Task requirements:
Starting at the line with "middle tip: (782, 465)" and going on through the line with "ring dip: (609, 904)", reproduce each line in the records below exactly and nothing more.

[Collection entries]
—————
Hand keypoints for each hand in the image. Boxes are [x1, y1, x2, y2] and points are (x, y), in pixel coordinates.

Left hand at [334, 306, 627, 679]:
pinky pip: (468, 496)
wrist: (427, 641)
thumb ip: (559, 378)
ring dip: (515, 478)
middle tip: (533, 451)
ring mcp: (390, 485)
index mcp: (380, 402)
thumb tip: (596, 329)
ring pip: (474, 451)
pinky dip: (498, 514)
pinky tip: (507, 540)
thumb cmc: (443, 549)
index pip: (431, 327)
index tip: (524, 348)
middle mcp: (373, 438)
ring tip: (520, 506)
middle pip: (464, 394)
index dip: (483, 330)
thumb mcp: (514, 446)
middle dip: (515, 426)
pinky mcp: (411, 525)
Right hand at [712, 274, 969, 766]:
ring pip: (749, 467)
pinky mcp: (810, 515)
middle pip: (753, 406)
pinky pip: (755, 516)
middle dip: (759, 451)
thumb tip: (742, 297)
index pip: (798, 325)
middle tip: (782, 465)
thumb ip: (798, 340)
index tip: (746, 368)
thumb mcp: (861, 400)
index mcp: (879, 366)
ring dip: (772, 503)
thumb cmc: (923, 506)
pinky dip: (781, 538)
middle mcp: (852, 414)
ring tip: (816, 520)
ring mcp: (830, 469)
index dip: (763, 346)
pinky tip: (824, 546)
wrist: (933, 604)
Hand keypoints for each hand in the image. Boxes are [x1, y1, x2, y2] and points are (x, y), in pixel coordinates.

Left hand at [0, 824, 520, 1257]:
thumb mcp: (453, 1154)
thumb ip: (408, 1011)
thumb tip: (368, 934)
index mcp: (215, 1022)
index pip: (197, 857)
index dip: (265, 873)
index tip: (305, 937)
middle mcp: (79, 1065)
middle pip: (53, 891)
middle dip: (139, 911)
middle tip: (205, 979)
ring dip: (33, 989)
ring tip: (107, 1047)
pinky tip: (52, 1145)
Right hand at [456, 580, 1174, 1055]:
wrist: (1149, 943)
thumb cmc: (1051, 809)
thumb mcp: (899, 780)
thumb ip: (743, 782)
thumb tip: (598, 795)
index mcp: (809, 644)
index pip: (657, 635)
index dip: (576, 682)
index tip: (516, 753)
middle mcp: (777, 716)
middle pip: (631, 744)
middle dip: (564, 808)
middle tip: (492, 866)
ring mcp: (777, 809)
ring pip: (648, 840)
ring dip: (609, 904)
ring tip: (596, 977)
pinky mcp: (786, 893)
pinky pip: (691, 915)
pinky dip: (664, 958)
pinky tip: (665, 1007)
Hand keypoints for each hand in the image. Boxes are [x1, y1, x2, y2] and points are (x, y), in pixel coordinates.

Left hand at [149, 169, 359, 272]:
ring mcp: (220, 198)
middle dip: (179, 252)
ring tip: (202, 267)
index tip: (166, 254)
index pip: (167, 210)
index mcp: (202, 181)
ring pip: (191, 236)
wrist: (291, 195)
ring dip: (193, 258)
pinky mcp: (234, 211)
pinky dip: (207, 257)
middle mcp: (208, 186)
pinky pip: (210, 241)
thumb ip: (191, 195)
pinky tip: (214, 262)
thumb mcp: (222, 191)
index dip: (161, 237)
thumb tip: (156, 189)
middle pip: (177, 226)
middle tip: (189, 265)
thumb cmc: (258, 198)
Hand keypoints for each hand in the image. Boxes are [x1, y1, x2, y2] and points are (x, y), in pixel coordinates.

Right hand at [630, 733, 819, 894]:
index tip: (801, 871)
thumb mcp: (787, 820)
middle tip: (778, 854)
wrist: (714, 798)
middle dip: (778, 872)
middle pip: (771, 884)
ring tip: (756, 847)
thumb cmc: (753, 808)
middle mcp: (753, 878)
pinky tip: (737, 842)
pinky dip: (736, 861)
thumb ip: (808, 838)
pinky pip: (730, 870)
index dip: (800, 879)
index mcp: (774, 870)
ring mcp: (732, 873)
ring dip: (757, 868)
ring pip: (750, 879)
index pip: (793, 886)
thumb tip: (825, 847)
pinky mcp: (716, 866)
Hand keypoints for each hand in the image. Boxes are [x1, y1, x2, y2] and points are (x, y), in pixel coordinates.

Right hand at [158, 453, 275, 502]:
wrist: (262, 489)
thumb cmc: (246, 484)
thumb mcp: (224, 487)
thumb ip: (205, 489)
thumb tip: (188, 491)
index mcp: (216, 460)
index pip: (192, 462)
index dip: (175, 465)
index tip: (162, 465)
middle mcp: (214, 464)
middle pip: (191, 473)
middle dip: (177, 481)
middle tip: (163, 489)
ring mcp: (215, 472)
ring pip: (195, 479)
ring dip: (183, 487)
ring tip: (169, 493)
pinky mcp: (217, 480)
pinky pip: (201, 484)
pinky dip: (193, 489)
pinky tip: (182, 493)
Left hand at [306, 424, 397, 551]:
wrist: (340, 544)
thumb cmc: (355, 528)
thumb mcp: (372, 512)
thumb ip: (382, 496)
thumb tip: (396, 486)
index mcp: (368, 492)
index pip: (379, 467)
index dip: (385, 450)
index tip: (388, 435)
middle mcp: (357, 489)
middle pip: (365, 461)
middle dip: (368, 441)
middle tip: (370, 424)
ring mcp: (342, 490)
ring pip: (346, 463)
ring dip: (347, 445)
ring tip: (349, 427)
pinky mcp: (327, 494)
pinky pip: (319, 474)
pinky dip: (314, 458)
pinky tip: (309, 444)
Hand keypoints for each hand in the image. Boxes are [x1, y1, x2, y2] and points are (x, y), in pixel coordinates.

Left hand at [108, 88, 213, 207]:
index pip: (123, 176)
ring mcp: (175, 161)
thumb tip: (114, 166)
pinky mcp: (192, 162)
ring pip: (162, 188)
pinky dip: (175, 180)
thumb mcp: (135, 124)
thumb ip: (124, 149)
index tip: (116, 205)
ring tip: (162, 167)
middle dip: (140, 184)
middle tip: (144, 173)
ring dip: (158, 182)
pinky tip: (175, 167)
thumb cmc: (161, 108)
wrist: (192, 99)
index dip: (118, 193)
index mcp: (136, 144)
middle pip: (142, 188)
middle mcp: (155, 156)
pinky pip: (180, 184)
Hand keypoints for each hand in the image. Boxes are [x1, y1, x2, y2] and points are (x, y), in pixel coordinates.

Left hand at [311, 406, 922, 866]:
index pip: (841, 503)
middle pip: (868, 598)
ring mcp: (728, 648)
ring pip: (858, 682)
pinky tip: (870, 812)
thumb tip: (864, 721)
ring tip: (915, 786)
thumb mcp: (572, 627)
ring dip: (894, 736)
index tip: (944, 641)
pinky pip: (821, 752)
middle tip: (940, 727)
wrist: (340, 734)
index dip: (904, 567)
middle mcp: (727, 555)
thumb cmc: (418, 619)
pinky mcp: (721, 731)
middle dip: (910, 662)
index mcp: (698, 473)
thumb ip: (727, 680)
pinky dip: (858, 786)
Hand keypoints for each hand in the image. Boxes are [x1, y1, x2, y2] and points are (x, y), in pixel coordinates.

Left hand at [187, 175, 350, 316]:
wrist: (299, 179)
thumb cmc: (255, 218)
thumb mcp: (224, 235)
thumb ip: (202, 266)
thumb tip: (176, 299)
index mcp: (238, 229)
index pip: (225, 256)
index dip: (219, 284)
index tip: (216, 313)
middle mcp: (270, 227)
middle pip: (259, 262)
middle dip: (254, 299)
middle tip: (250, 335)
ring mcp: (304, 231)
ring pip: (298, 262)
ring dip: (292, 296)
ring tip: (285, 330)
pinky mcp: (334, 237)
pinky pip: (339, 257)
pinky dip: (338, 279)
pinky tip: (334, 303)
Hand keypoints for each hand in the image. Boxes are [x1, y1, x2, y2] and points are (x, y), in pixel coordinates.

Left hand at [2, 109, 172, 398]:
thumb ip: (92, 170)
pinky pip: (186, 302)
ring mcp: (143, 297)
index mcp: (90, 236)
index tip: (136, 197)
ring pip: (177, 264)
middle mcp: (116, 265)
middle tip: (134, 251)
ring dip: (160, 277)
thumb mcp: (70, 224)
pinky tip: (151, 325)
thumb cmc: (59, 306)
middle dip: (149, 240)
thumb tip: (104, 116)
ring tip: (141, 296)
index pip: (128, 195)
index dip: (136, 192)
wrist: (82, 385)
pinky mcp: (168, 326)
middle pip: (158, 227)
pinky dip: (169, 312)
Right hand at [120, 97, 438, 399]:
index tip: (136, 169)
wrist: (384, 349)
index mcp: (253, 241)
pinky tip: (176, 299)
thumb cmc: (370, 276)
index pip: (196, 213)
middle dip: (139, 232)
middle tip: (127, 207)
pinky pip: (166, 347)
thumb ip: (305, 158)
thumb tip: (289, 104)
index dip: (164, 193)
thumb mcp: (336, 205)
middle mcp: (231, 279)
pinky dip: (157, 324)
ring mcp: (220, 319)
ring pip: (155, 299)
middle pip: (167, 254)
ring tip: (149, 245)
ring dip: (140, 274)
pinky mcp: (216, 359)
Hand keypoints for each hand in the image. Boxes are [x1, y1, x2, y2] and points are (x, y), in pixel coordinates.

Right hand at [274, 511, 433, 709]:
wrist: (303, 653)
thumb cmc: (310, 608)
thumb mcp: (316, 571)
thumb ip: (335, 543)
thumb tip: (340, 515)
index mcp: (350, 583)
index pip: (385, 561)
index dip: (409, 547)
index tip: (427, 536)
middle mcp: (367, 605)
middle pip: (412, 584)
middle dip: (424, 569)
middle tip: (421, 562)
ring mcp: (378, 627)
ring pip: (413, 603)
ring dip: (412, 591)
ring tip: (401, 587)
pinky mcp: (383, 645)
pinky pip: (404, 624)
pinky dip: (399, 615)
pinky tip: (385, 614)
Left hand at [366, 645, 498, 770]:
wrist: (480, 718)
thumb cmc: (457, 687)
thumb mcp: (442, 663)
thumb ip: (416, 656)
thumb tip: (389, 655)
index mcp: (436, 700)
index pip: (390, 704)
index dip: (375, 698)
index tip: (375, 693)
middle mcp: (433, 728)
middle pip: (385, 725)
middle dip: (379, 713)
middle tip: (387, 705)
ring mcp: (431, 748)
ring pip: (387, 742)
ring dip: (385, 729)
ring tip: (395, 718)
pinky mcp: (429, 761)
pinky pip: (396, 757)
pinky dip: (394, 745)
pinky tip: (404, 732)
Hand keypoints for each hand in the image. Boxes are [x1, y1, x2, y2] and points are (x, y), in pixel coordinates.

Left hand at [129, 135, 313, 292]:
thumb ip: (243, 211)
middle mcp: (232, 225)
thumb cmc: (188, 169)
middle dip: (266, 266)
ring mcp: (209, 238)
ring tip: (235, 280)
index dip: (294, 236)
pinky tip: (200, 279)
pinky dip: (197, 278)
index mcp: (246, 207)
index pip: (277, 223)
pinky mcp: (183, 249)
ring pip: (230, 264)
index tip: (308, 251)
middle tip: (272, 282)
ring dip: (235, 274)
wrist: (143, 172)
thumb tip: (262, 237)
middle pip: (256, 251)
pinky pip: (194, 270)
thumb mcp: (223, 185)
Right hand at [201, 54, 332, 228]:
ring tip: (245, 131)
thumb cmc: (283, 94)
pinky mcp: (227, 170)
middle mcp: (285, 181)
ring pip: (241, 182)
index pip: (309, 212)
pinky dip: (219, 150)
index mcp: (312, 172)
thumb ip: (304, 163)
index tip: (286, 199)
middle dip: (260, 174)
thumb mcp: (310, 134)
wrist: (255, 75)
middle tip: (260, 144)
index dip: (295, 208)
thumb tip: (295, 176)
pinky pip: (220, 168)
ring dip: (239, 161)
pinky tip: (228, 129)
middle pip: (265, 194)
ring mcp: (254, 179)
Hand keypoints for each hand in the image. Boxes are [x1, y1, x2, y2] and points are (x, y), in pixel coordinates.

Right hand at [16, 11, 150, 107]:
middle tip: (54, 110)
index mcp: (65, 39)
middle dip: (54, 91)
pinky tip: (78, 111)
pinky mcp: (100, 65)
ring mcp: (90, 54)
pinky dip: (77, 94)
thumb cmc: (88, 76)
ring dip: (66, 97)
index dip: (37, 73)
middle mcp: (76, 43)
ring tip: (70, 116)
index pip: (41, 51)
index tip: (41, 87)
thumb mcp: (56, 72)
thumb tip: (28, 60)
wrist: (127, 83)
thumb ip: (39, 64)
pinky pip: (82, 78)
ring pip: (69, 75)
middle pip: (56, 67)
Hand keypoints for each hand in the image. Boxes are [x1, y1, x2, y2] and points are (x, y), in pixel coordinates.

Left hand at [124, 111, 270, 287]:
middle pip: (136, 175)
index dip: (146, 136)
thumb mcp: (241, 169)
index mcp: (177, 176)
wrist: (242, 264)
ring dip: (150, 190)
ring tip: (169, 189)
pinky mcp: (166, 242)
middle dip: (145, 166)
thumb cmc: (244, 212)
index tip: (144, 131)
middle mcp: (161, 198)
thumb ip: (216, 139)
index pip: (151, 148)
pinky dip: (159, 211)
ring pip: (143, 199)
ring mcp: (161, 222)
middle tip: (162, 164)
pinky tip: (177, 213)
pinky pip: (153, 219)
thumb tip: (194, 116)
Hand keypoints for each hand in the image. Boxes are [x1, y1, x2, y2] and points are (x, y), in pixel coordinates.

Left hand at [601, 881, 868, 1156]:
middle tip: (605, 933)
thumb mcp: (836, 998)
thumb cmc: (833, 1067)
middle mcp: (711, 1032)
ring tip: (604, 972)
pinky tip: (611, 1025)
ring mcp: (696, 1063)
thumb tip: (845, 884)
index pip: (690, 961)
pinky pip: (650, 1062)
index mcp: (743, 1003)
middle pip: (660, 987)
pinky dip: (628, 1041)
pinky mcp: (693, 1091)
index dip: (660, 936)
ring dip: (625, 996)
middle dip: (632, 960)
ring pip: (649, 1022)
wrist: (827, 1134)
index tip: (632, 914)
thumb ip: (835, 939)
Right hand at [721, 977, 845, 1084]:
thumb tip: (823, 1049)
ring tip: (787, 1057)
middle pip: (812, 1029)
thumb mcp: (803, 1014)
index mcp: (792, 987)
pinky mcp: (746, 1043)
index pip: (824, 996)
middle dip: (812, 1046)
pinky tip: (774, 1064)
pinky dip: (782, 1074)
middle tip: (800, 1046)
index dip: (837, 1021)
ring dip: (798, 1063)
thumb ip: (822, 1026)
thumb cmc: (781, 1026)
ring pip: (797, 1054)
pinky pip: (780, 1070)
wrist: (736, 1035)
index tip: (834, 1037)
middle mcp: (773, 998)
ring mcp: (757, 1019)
—————
Finished task:
middle tip: (782, 465)
thumb ip: (798, 340)
index tip: (746, 368)
thumb mcp: (861, 400)
index mcp: (879, 366)
ring dip: (772, 503)
thumb cmc: (923, 506)
pinky dip: (781, 538)
middle mcp: (852, 414)
ring tip: (816, 520)
ring mcp: (830, 469)
index dip: (763, 346)
pinky tip: (824, 546)
wrist: (933, 604)
Hand keypoints for each hand in the image. Boxes are [x1, y1, x2, y2] and points are (x, y), in pixel coordinates.

Left hand at [0, 824, 520, 1257]:
thumb mcp: (453, 1154)
thumb ip: (408, 1011)
thumb tip: (368, 934)
index mcp: (215, 1022)
index pip: (197, 857)
index dip: (265, 873)
index tip: (305, 937)
middle mcp: (79, 1065)
middle pip: (53, 891)
middle dip: (139, 911)
middle tip: (205, 979)
ring dip: (33, 989)
ring tip: (107, 1047)
pinky tip: (52, 1145)
Right hand at [456, 580, 1174, 1055]:
wrist: (1149, 943)
thumb cmc: (1051, 809)
thumb mcp: (899, 780)
thumb ip: (743, 782)
thumb tip: (598, 795)
index mcp: (809, 644)
index pip: (657, 635)
index dip: (576, 682)
index tip: (516, 753)
middle mcp: (777, 716)
middle pip: (631, 744)
middle dip: (564, 808)
middle tip: (492, 866)
ring mcp: (777, 809)
ring pip: (648, 840)
ring dip: (609, 904)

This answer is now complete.